• _阅读材料_:
○ ○ ○ ○

南大通用GBase 8a 集群服务corosync、gcware由于其它IP干扰导致异常

GBase 8a 数据库集群,通过corosync/gcware服务维持集群一致性服务。当有其它非集群IP,向集群发送了数据包,通过tcpdump能截获,会干扰集群数据通讯的正常运行。一般出现在老环境销毁后,没有清掉服务导致。

场景

某现场环境已经正常使用超过3个月,某天突然发生集群gcadmin卡住和报错现象,无法正常使用。

集群IP是 107,108,151,152共4个IP。

[root@gbase2 ~]# gcadmin

  CLUSTER STATE:  LOCKED
  CLUSTER MODE:   NORMAL

 +==========================================================================================================================+
 |                                                   GCLUSTER INFORMATION                                                   |
 +==========================================================================================================================+
 +-------+----------+-----------------+--------+--------+---------+---------+----------+------------+-----------+-----------+
 | rowid | nodename |    IpAddress    | sgname | dpname | gcware  |  gnode  | gcluster | syncserver | datastate | nodestate |
 +-------+----------+-----------------+--------+--------+---------+---------+----------+------------+-----------+-----------+
 |   1   |   sg1_1  | 192.168.129.107 |  sg01  |   n1   | Offline |         |          |            |  [1]      |  [0]      |
 +-------+----------+-----------------+--------+--------+---------+---------+----------+------------+-----------+-----------+
 |   2   |   sg1_2  | 192.168.129.108 |  sg01  |   n2   | Online  |  OPEN   |   OPEN   |    OPEN    |  [0]      |  [0]      |
 +-------+----------+-----------------+--------+--------+---------+---------+----------+------------+-----------+-----------+
 |   3   |   sg2_1  | 192.168.129.151 |  sg02  |   n3   | Offline |         |          |            |  [0]      |  [0]      |
 +-------+----------+-----------------+--------+--------+---------+---------+----------+------------+-----------+-----------+
 |   4   |   sg2_2  | 192.168.129.152 |  sg02  |   n4   | Offline |         |          |            |  [0]      |  [0]      |
 +-------+----------+-----------------+--------+--------+---------+---------+----------+------------+-----------+-----------+

排查

由于集群本身正常运行,硬件也未发现问题,网卡都正常,于是检查了数据包情况。

tcpdump -n -i bond0 port 5493
其中bond0是集群IP所在的网卡名字。

○ ○ ○ ○

• _原始数据_:
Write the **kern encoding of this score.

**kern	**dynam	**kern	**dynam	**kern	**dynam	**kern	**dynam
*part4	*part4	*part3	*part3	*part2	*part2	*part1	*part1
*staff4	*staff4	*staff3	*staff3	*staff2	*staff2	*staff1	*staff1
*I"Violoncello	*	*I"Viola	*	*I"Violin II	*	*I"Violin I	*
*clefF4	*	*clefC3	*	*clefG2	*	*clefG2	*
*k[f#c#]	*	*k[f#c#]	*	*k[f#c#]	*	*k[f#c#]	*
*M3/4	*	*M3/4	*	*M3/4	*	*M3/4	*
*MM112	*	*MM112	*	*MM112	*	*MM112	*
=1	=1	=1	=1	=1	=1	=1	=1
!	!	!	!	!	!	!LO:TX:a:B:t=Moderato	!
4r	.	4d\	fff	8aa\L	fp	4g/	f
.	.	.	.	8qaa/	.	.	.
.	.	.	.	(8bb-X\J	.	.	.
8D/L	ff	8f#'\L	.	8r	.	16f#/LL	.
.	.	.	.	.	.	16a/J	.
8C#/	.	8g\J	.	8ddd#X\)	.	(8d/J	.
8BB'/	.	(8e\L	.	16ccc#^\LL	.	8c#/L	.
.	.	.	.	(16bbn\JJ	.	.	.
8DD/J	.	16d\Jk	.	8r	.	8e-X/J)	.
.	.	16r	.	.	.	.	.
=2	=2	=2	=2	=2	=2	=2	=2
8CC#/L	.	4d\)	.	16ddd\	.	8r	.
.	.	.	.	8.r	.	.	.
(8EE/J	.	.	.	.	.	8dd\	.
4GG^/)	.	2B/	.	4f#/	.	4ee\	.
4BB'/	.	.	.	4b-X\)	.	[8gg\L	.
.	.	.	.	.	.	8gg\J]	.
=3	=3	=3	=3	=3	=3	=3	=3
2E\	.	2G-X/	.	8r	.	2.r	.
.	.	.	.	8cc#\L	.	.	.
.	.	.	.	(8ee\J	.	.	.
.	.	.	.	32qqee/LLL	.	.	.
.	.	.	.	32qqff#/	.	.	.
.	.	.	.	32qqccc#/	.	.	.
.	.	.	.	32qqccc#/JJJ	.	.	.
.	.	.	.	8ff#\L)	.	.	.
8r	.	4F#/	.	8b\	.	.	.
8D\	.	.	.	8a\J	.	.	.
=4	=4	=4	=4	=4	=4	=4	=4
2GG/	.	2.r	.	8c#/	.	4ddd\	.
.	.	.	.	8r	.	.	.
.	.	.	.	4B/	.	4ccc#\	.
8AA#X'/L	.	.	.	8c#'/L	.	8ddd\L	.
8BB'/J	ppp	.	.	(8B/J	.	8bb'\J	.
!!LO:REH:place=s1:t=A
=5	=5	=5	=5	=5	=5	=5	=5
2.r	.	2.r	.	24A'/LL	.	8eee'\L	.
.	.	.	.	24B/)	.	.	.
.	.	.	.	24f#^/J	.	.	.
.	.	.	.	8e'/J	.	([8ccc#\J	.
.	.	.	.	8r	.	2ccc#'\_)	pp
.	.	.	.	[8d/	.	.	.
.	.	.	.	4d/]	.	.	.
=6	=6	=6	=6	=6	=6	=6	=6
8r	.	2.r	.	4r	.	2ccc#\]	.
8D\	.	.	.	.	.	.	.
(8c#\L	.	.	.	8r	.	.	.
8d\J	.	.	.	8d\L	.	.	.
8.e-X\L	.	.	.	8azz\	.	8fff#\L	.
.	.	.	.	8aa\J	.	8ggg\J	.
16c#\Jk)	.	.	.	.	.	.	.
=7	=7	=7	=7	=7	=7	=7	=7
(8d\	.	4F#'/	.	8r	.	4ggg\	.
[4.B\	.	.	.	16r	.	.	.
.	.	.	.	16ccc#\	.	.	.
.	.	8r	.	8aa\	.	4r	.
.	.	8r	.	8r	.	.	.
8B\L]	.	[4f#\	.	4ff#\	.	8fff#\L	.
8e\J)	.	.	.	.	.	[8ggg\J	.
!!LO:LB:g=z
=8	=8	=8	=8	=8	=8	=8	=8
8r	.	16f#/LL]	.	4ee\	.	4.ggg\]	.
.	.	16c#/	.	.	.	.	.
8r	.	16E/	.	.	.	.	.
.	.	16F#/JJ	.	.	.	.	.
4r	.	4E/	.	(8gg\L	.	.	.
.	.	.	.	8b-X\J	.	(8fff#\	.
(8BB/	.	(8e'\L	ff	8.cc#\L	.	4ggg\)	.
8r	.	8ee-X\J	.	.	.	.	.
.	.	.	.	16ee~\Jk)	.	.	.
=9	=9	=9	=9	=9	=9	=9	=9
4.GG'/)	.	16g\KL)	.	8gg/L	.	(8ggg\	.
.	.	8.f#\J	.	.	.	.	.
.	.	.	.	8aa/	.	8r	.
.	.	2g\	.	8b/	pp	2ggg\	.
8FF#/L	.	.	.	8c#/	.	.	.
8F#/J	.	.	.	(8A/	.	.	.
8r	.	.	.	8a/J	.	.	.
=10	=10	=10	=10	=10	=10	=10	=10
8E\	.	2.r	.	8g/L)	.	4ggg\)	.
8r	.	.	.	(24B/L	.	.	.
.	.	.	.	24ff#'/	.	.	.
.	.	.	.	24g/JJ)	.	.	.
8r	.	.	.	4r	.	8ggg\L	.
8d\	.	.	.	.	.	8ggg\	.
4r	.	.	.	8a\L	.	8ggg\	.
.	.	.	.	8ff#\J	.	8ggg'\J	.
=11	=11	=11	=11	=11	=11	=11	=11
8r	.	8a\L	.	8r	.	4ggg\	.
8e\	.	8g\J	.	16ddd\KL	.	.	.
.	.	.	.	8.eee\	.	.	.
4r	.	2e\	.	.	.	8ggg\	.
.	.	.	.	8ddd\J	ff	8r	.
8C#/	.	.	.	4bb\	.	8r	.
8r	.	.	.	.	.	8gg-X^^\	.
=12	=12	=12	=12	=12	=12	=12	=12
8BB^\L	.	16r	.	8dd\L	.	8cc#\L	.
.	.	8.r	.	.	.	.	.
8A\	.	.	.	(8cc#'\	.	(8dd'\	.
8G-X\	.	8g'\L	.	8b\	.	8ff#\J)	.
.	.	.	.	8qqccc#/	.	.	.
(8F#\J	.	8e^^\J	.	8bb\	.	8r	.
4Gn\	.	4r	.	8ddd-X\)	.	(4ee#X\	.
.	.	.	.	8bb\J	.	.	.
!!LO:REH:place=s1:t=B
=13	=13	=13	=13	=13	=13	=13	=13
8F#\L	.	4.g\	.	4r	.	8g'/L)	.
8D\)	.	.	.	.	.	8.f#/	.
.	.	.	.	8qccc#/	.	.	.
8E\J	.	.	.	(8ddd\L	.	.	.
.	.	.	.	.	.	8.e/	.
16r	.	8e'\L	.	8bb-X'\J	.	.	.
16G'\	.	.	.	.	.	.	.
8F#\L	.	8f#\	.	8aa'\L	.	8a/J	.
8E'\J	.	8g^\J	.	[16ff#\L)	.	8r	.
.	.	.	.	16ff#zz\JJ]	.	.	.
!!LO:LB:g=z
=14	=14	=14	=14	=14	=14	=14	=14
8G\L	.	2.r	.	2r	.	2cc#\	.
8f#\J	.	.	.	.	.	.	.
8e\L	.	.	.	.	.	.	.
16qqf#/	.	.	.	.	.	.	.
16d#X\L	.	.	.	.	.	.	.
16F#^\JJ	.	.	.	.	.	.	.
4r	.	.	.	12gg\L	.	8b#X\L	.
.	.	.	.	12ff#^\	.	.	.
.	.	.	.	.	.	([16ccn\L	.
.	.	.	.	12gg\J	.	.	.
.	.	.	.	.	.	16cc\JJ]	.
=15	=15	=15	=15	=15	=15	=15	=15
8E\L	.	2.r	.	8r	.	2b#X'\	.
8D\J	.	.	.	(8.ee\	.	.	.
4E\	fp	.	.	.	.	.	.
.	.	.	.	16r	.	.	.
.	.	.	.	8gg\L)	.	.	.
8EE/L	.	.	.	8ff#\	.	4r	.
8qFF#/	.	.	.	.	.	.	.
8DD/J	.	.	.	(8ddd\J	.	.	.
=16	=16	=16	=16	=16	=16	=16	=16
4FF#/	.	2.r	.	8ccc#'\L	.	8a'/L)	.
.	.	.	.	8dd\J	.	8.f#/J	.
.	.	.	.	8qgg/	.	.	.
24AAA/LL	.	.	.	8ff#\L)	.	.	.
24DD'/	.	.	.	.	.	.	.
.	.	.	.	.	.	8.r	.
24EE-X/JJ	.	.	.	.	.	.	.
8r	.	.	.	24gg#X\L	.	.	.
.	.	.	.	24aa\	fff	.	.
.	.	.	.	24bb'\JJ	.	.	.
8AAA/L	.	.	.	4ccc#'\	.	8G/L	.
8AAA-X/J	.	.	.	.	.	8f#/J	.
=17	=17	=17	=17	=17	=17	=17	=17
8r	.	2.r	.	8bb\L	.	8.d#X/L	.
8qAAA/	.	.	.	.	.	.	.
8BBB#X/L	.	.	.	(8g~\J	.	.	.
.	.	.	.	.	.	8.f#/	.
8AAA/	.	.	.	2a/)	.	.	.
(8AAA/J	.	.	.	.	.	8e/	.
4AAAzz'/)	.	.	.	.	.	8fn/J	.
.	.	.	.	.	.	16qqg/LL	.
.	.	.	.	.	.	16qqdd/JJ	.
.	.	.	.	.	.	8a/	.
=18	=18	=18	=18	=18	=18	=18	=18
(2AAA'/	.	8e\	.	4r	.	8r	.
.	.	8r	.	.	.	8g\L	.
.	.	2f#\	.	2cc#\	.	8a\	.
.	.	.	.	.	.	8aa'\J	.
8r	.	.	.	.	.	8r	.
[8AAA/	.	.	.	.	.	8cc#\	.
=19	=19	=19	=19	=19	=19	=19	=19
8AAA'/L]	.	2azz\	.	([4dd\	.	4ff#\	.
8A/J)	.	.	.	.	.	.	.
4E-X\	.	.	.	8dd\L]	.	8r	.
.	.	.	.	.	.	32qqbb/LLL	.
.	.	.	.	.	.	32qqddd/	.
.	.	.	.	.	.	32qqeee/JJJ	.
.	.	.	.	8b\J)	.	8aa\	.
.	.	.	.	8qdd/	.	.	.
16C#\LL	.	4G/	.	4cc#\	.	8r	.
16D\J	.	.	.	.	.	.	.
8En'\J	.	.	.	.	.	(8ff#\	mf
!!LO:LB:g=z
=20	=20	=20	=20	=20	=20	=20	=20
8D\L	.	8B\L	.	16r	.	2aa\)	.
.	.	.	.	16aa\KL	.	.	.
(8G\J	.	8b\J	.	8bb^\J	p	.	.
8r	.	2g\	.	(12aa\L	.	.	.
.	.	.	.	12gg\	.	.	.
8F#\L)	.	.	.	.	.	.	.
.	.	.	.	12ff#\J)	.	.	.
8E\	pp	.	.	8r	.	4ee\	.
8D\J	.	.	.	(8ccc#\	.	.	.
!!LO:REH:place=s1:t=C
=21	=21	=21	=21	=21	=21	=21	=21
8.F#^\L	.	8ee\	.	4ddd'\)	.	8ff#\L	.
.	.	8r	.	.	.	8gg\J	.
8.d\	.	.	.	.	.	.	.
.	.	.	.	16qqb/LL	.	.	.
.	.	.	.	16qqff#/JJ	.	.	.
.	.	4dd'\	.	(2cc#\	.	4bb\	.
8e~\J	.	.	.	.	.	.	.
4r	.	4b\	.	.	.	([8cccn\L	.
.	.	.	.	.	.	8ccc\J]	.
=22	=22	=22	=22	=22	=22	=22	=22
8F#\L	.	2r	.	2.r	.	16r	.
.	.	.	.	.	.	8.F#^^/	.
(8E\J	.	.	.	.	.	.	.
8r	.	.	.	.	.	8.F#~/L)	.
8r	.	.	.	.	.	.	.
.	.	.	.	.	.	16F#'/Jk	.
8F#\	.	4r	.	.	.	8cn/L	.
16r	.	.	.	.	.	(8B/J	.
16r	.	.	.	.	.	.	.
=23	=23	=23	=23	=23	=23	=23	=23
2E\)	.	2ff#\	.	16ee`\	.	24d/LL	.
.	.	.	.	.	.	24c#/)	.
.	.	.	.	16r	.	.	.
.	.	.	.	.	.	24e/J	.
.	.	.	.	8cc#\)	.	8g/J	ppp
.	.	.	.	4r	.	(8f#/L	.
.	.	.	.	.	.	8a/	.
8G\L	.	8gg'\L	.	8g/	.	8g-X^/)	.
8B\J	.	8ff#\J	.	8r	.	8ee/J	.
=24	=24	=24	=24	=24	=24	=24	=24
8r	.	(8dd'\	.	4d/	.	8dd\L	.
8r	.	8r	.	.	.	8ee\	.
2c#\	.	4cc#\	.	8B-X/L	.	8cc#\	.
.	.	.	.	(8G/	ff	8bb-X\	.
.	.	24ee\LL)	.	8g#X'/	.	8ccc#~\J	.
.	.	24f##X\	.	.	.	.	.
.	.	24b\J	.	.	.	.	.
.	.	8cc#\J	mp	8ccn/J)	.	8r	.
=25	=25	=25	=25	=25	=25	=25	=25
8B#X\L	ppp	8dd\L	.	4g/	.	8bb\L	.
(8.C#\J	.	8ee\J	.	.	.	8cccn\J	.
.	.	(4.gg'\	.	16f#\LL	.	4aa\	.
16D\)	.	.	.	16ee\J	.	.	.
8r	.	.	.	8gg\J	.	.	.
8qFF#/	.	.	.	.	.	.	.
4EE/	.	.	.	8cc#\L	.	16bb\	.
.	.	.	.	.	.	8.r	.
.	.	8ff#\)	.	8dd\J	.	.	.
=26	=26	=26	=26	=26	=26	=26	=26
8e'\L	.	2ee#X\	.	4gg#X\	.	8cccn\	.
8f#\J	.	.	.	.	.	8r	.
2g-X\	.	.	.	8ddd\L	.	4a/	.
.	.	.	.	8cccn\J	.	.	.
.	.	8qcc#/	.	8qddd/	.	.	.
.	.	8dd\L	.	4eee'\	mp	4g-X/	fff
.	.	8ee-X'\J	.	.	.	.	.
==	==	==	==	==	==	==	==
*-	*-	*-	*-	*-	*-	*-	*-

○ ○ ○ ○

• _练习_: 接着“其中bond0是集群IP所在的网卡名字。”一句，续写这篇讲GBase 8a集群服务受其他IP干扰的文章。

• _练习答案_:
[root@gbase2 ~]# tcpdump -n  -i bond0 port 5493
tcpdump: verbose output suppressed, use -v or -vv for full protocol decode
listening on bond0, link-type EN10MB (Ethernet), capture size 65535 bytes
16:54:59.657760 IP 192.168.129.108.19822 > 192.168.129.151.5493: UDP, length 244
16:54:59.657777 IP 192.168.129.108.28083 > 192.168.129.152.5493: UDP, length 244
16:54:59.675538 IP 192.168.129.151.17949 > 192.168.129.108.5493: UDP, length 244
16:55:00.001626 IP 192.168.129.113.37835 > 192.168.129.108.5493: UDP, length 112
16:55:00.206573 IP 192.168.129.151.17949 > 192.168.129.108.5493: UDP, length 244
16:55:00.253182 IP 192.168.129.108.19822 > 192.168.129.151.5493: UDP, length 244
16:55:00.253201 IP 192.168.129.108.28083 > 192.168.129.152.5493: UDP, length 244
16:55:00.600413 IP 192.168.129.113.37835 > 192.168.129.108.5493: UDP, length 112
16:55:00.775431 IP 192.168.129.108.19822 > 192.168.129.151.5493: UDP, length 244
16:55:00.775446 IP 192.168.129.108.28083 > 192.168.129.152.5493: UDP, length 244
16:55:00.798784 IP 192.168.129.151.17949 > 192.168.129.108.5493: UDP, length 244

^C
28 packets captured
209 packets received by filter
123 packets dropped by kernel

从数据中,发现从113节点发来的UDP包,但这个IP不是集群的IP。

登陆113节点,发现确实运行了corosync服务,其配置文件里是107和108的IP。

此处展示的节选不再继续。